== Data provided ==
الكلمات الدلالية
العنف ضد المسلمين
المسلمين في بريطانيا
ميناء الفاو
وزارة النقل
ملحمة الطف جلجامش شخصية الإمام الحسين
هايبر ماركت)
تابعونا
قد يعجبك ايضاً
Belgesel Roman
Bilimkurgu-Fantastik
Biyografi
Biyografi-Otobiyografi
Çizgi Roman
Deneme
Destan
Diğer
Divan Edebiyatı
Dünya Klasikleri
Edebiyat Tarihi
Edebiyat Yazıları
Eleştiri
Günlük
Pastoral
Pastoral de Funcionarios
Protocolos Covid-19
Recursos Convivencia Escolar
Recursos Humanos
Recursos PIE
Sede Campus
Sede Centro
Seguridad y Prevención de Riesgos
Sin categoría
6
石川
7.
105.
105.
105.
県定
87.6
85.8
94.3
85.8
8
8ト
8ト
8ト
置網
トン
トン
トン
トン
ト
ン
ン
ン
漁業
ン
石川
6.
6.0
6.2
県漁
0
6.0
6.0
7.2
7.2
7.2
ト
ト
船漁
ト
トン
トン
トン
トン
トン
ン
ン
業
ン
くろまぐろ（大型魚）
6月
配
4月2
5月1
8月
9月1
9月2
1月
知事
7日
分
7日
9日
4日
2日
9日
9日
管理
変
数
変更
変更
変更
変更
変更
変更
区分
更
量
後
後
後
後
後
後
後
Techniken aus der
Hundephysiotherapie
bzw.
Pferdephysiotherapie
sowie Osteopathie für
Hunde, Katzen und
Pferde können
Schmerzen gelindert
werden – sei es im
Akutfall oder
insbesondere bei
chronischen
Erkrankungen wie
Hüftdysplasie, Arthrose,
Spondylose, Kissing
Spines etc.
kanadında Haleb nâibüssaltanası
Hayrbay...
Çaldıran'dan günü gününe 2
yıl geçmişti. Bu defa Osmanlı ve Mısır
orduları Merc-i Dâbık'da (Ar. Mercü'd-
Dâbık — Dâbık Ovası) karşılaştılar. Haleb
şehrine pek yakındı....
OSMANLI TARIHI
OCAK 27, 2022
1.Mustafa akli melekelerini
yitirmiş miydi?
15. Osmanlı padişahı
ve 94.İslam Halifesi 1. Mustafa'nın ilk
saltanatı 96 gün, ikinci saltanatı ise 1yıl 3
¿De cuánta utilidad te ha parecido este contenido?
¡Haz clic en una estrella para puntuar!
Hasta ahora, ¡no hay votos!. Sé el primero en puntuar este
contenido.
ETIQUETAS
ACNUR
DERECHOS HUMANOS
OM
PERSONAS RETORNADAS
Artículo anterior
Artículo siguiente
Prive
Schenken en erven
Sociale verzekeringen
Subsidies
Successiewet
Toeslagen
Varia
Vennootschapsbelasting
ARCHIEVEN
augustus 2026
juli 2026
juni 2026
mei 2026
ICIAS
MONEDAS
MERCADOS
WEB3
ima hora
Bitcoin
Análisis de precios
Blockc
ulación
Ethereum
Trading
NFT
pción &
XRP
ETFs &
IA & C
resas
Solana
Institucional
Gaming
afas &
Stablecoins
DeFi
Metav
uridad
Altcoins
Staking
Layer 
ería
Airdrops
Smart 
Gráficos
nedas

== Action item ==
Please filter the rows above, copying out in full every line that contains the string "Haleb". Matching is case-sensitive.

== Task answer ==
kanadında Haleb nâibüssaltanası
Dâbık — Dâbık Ovası) karşılaştılar. Haleb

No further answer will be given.